• [Texto mostrado]:
------------------------------
Piedad de Cádiz, a un paso de reconducir su futuro



Tras un otoño convulso, la hermandad de Piedad está a un paso de reconducir su futuro. Juan Carlos Torrejón encabeza la única candidatura que se presentará al cabildo de elecciones fijado para el 25 de enero.



Precisamente, el que fuera pregonero de la pasada Semana Santa de 2018, regresó a la sede del Consejo Local de Hermandades de la calle Cobos para presentar el programa y las líneas maestras de su proyecto para la corporación penitencial del Martes Santo gaditano.
------------------------------
Datos guardados
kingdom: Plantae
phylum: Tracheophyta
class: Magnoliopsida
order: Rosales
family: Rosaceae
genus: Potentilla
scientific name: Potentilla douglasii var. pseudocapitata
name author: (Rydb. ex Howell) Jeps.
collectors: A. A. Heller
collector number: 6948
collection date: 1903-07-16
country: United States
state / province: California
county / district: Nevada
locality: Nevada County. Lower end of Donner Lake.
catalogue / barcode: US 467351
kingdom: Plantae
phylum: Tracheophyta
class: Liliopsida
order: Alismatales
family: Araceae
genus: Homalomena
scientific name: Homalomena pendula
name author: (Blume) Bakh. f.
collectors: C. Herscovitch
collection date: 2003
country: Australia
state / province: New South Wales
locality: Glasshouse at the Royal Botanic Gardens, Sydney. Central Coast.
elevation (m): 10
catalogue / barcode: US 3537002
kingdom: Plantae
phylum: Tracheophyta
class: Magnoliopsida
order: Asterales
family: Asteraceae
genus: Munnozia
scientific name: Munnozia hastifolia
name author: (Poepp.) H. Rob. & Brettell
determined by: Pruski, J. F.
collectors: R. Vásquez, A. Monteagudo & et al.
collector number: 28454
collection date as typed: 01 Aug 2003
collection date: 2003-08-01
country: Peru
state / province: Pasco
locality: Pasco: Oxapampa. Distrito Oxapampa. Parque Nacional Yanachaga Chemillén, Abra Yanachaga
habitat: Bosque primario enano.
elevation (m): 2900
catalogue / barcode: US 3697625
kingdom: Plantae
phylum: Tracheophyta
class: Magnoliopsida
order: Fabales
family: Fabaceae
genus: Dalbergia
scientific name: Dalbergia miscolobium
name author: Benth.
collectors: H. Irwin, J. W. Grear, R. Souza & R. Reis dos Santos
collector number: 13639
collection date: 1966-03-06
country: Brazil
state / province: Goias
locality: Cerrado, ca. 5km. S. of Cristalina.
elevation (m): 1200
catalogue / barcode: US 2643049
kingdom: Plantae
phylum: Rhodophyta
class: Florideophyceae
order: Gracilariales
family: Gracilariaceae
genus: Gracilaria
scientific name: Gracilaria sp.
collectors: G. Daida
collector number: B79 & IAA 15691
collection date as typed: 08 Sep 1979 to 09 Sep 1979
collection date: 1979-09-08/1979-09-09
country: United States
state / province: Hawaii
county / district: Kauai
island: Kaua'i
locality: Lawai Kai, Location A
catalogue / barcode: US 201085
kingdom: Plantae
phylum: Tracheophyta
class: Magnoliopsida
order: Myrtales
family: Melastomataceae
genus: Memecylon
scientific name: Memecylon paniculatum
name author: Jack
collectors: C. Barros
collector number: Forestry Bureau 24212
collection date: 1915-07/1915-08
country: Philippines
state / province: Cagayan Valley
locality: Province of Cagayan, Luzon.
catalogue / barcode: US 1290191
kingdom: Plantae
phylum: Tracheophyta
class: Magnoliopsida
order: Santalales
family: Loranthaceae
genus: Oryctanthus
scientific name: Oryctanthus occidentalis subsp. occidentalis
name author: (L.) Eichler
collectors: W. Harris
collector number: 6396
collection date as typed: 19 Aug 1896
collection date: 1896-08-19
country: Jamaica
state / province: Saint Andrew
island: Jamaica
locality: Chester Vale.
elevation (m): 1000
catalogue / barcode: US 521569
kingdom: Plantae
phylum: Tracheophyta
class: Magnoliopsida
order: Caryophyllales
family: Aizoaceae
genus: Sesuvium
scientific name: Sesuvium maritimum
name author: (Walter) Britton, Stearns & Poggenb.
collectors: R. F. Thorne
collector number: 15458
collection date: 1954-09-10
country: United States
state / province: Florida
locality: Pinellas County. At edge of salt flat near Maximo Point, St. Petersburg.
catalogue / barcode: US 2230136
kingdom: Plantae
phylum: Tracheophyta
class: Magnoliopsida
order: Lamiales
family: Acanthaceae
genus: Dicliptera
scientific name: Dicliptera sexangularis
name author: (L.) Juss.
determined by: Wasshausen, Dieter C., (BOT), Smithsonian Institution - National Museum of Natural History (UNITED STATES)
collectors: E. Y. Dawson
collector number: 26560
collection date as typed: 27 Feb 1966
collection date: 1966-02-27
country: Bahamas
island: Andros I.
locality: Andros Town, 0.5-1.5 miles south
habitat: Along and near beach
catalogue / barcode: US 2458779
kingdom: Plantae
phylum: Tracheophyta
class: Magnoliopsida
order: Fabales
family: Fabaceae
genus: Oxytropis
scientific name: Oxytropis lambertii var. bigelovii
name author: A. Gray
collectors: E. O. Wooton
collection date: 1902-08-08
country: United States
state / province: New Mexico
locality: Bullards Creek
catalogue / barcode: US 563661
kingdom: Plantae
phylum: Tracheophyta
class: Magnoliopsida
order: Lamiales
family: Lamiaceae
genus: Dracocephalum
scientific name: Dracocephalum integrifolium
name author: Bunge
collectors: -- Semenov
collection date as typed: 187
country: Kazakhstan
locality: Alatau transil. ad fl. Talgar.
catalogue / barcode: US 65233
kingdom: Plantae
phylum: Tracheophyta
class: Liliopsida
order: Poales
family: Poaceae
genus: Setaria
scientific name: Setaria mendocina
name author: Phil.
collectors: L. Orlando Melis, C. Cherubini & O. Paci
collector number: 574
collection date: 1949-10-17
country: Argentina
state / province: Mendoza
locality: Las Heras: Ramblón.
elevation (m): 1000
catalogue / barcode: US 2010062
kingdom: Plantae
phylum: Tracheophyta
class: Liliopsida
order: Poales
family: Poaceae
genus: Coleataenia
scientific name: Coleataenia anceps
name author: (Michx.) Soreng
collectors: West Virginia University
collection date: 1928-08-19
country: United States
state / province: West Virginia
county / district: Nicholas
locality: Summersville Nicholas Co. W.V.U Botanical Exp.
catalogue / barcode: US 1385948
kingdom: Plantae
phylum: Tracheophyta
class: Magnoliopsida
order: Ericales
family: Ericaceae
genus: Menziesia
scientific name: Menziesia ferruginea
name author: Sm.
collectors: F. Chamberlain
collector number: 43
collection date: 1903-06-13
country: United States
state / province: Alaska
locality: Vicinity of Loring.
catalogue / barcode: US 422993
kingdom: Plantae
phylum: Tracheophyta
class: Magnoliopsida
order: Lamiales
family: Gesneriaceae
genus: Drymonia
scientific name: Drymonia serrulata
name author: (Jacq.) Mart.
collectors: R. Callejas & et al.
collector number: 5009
------------------------------
• [Tu objetivo]: Retoma la noticia sobre la hermandad de Piedad de Cádiz justo después de su última frase. El listado no tiene nada que ver con el texto.

• [Respuesta al ejercicio]:
En un acto conducido por su predecesor en el atril del Falla, Juan Mera, Torrejón desgranó su propuesta para enderezar el rumbo de la hermandad. Las líneas maestras del programa son las siguientes:

El principal objetivo, que viene marcado por los propios estatutos de la cofradía, está en mantener, fomentar e impulsar el culto y la devoción a Nuestros Sagrados Titulares, el Santísimo Cristo de la Piedad y María Santísima de las Lágrimas, como ha venido siendo siempre desde su fundación. En este sentido, la meta es conseguir que cuantos actos de culto se organicen, así como también los culturales, formativos y cualquier otro del propio desarrollo de la vida normal de la hermandad, tengan como finalidad primordial difundir y propagar nuestro amor y devoción por a los titulares.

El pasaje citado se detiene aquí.